Very nice, hey i'll be 80 in 6 months . If you start right after our Dad's are through you could have mine done in time.  Add account


----------



## Moper361 (Dec 15, 2018)

Old Mud said:


> Very nice, hey i'll be 80 in 6 months . If you start right after our Dad's are through you could have mine done in time.  Add account


Haha thanks Mud ,good to know you can still be tinkering at 80 ,my father is just finishing of machining a new hydraulic cylinder for one of my elder brothers press ,my father is all seft taught left school at 11 and was put to work on our farm in Western Australia were he spent all his life working and taught himself all the tricks of the trade .


----------



## T Bredehoft (Dec 15, 2018)

I'll hit  80 in six weeks, can you get mine done by the end of January? 
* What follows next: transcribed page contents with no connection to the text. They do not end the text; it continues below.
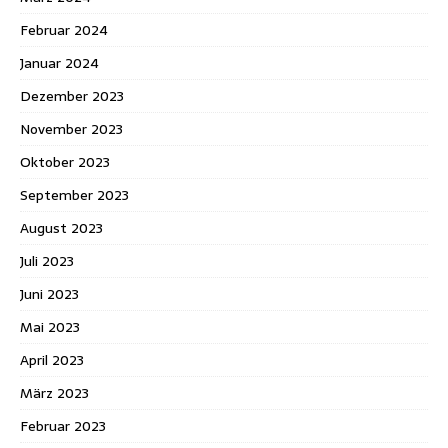
Februar 2024
Januar 2024
Dezember 2023
November 2023
Oktober 2023
September 2023
August 2023
Juli 2023
Juni 2023
Mai 2023
April 2023
März 2023
Februar 2023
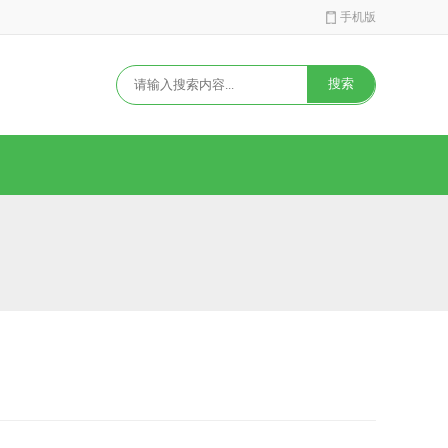
手机版
搜索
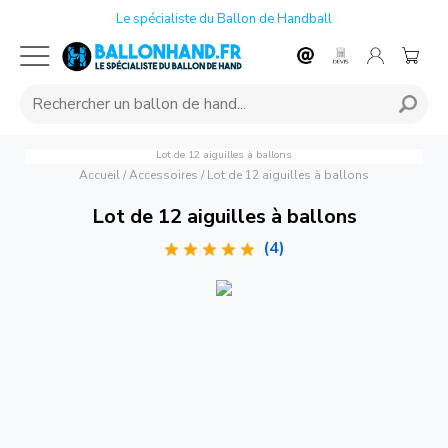
Le spécialiste du Ballon de Handball
Lot de 12 aiguilles à ballons
Accueil
/
Accessoires
/
Lot de 12 aiguilles à ballons
Lot de 12 aiguilles à ballons
(4)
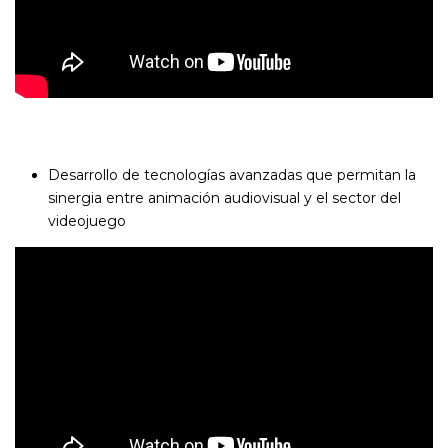
Desarrollo de tecnologías avanzadas que permitan la
sinergia entre animación audiovisual y el sector del
videojuego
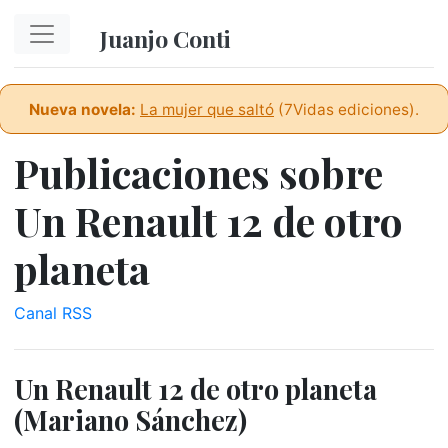
Ir al contenido principal
Juanjo Conti
Nueva novela:
La mujer que saltó
(7Vidas ediciones).
Publicaciones sobre
Un Renault 12 de otro
planeta
Canal RSS
Un Renault 12 de otro planeta
(Mariano Sánchez)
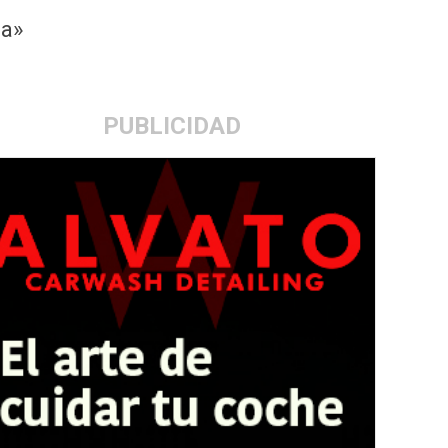
da»
PUBLICIDAD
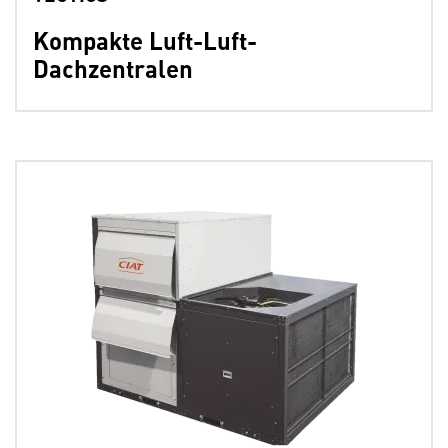
Kompakte Luft-Luft-
Dachzentralen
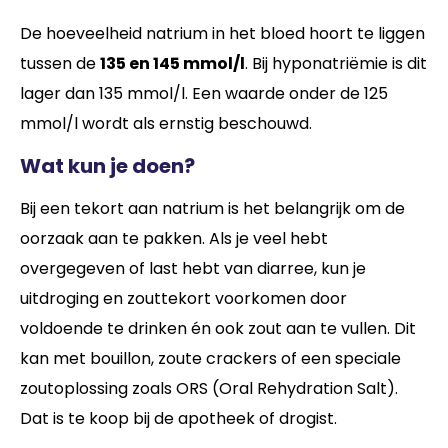
De hoeveelheid natrium in het bloed hoort te liggen
tussen de
135 en 145 mmol/l
. Bij hyponatriëmie is dit
lager dan 135 mmol/l. Een waarde onder de 125
mmol/l wordt als ernstig beschouwd.
Wat kun je doen?
Bij een tekort aan natrium is het belangrijk om de
oorzaak aan te pakken. Als je veel hebt
overgegeven of last hebt van diarree, kun je
uitdroging en zouttekort voorkomen door
voldoende te drinken én ook zout aan te vullen. Dit
kan met bouillon, zoute crackers of een speciale
zoutoplossing zoals ORS (Oral Rehydration Salt).
Dat is te koop bij de apotheek of drogist.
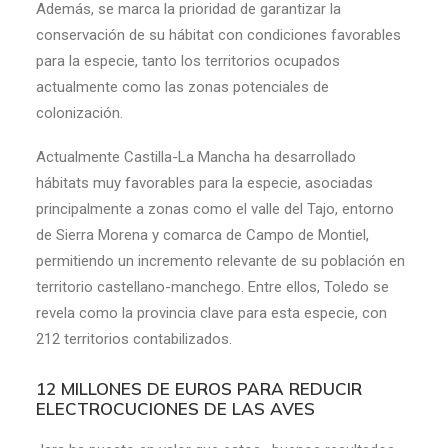
Además, se marca la prioridad de garantizar la
conservación de su hábitat con condiciones favorables
para la especie, tanto los territorios ocupados
actualmente como las zonas potenciales de
colonización.
Actualmente Castilla-La Mancha ha desarrollado
hábitats muy favorables para la especie, asociadas
principalmente a zonas como el valle del Tajo, entorno
de Sierra Morena y comarca de Campo de Montiel,
permitiendo un incremento relevante de su población en
territorio castellano-manchego. Entre ellos, Toledo se
revela como la provincia clave para esta especie, con
212 territorios contabilizados.
12 MILLONES DE EUROS PARA REDUCIR
ELECTROCUCIONES DE LAS AVES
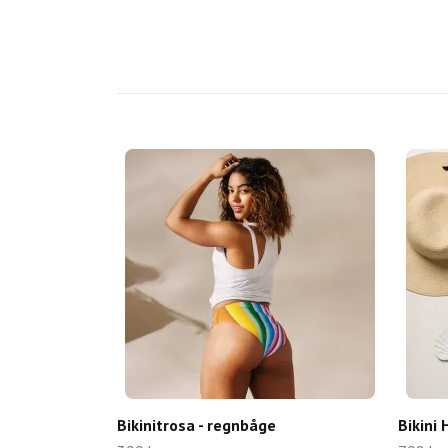
Bikinitrosa - regnbåge
Bikini 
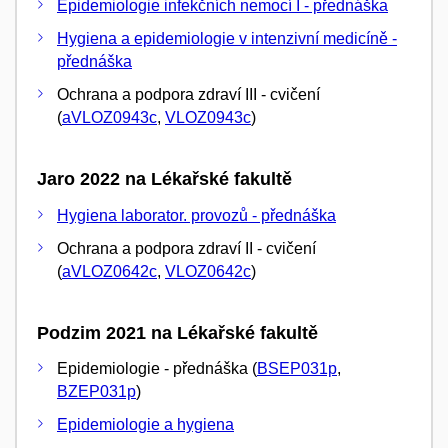
Epidemiologie infekčních nemocí I - přednáška
Hygiena a epidemiologie v intenzivní medicíně -
přednáška
Ochrana a podpora zdraví III - cvičení
(
aVLOZ0943c
,
VLOZ0943c
)
Jaro 2022 na Lékařské fakultě
Hygiena laborator. provozů - přednáška
Ochrana a podpora zdraví II - cvičení
(
aVLOZ0642c
,
VLOZ0642c
)
Podzim 2021 na Lékařské fakultě
Epidemiologie - přednáška (
BSEP031p
,
BZEP031p
)
Epidemiologie a hygiena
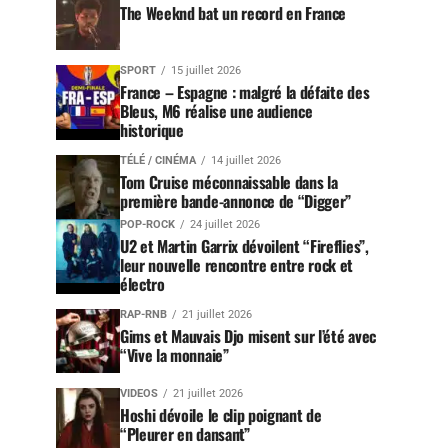
The Weeknd bat un record en France
SPORT
15 juillet 2026
France – Espagne : malgré la défaite des
Bleus, M6 réalise une audience
historique
TÉLÉ / CINÉMA
14 juillet 2026
Tom Cruise méconnaissable dans la
première bande-annonce de “Digger”
POP-ROCK
24 juillet 2026
U2 et Martin Garrix dévoilent “Fireflies”,
leur nouvelle rencontre entre rock et
électro
RAP-RNB
21 juillet 2026
Gims et Mauvais Djo misent sur l’été avec
“Vive la monnaie”
VIDEOS
21 juillet 2026
Hoshi dévoile le clip poignant de
“Pleurer en dansant”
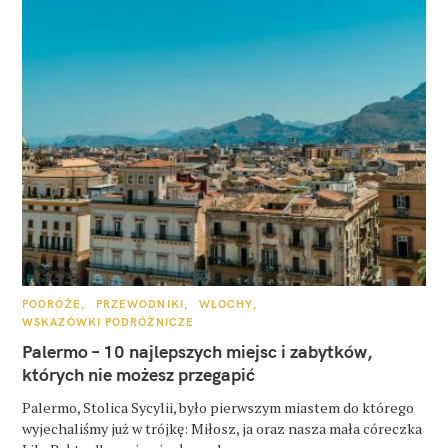
K
PODRÓŻE
PRZEWODNIKI
WŁOCHY
A
WSKAZÓWKI PODRÓŻNICZE
T
E
Palermo – 10 najlepszych miejsc i zabytków,
G
O
których nie możesz przegapić
R
I
E
Palermo, Stolica Sycylii, było pierwszym miastem do którego
wyjechaliśmy już w trójkę: Miłosz, ja oraz nasza mała córeczka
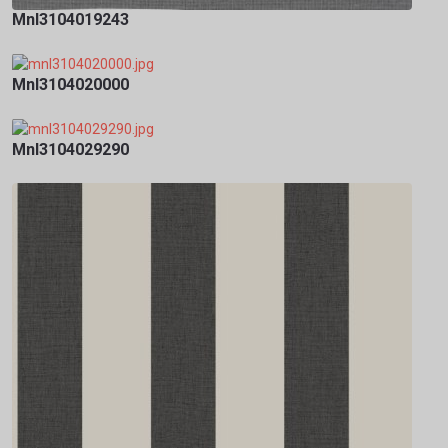
Mnl3104019243
Mnl3104020000
Mnl3104029290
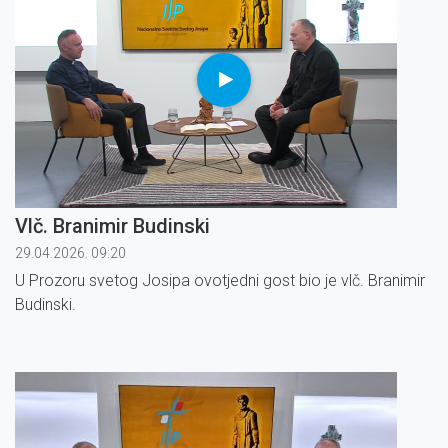
Vlč. Branimir Budinski
29.04.2026. 09:20
U Prozoru svetog Josipa ovotjedni gost bio je vlč. Branimir
Budinski.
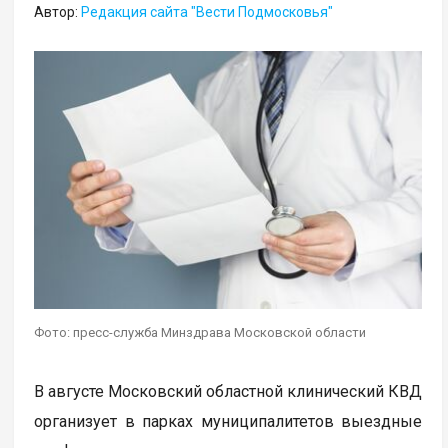
Автор:
Редакция сайта "Вести Подмосковья"
Фото: пресс-служба Минздрава Московской области
В августе Московский областной клинический КВД
организует в парках муниципалитетов выездные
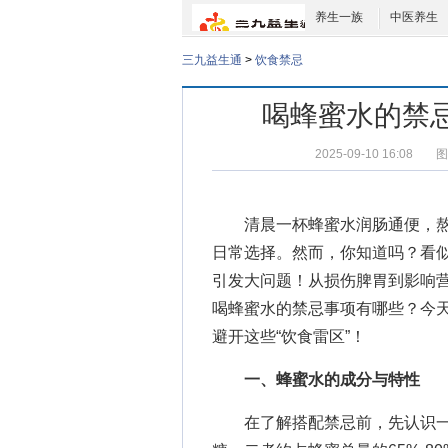
养生一族
中医养生
三九益生通
>
饮食禁忌
喝蜂蜜水的禁
2025-09-10 16:08
图
清晨一杯蜂蜜水润肠通便，熬
日常选择。然而，你知道吗？看似
引发大问题！从损伤脾胃到影响
喝蜂蜜水的禁忌事项有哪些
？今
避开这些“饮食雷区”！
一、蜂蜜水的成分与特性
在了解搭配禁忌前，先认识一下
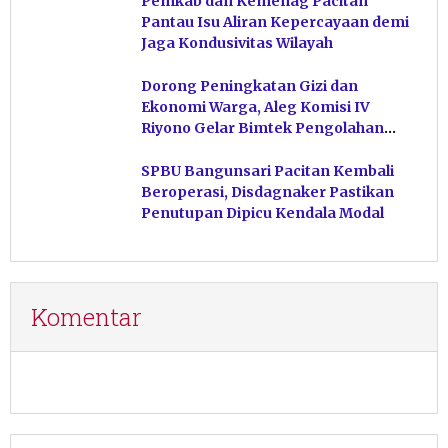
Pemkab dan Kemenag Pacitan
Pantau Isu Aliran Kepercayaan demi
Jaga Kondusivitas Wilayah
Dorong Peningkatan Gizi dan
Ekonomi Warga, Aleg Komisi IV
Riyono Gelar Bimtek Pengolahan
Hasil Perikanan di Magetan
SPBU Bangunsari Pacitan Kembali
Beroperasi, Disdagnaker Pastikan
Penutupan Dipicu Kendala Modal
Komentar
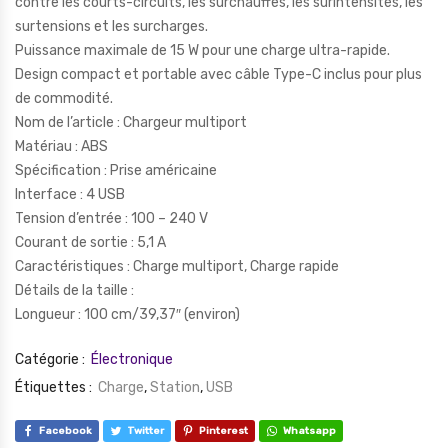
contre les courts-circuits, les surchauffes, les surintensités, les
surtensions et les surcharges.
Puissance maximale de 15 W pour une charge ultra-rapide.
Design compact et portable avec câble Type-C inclus pour plus
de commodité.
Nom de l’article : Chargeur multiport
Matériau : ABS
Spécification : Prise américaine
Interface : 4 USB
Tension d’entrée : 100 – 240 V
Courant de sortie : 5,1 A
Caractéristiques : Charge multiport, Charge rapide
Détails de la taille :
Longueur : 100 cm/39,37″ (environ)
Catégorie :
Électronique
Étiquettes :
Charge
,
Station
,
USB
Facebook
Twitter
Pinterest
Whatsapp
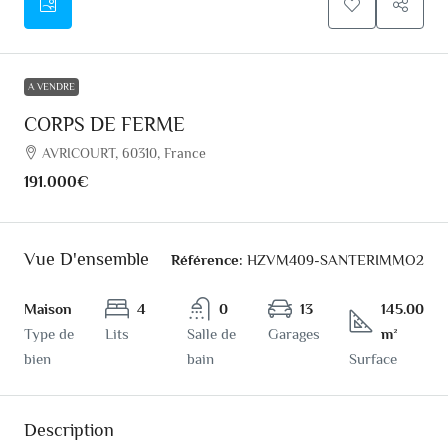
A VENDRE
CORPS DE FERME
AVRICOURT, 60310, France
191.000€
Vue D'ensemble
Référence:
HZVM409-SANTERIMMO2
Maison
4
0
13
145.00
Type de
Lits
Salle de
Garages
m²
bien
bain
Surface
Description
Just kidding, but a print with dimensions,  would be nice. I can probably carve one out to fit my (expected) PM 1022 Lathe.


----------



## Moper361 (Dec 15, 2018)

T Bredehoft said:


> I'll hit  80 in six weeks, can you get mine done by the end of January?
> 
> Just kidding, but a print with dimensions,  would be nice. I can probably carve one out to fit my (expected) PM 1022 Lathe.


I am  sorry Bredehoft I could only do a rough sketch to give you ideas ,Most of my builds I usually wing it and go with what my gut feeling and mind tells me ,All I have at the moment is a cardboard template for the cutting out of the basic tool holder shape .I will try and draw it up by hand best I can that will give you the basics


----------



## T Bredehoft (Dec 15, 2018)

Moper361 said:


> I will try and draw it up by hand



That would be great, Private Message me when it's satisfactory to you. 

Does the cam lock when turned counter clockwise so as to tighten when in use?


----------



## Moper361 (Dec 15, 2018)

T Bredehoft said:


> That would be great, Private Message me when it's satisfactory to you.
> 
> Does the cam lock when turned counter clockwise so as to tighten when in use?


You turn the cam into the lower section of hss bit so as it pushed the tool steel into the thicker part of the wedge .Also this provides a bit of a mistake factor if the tool grabs it will simply try and undo the cam rather than tighten it .I have don some pretty heavy cuts with one of them and in normal operation it does not move .3.5 mm cut feeding by hand 
There is also plenty of clearance on the bolt head when facing . not the best pictures but you will get some idea


----------



## T Bredehoft (Dec 15, 2018)

That's an awesome cut. Looking forward to your sketch, I'll  try to  make it work.  I needed an inspiration. 

Tom


----------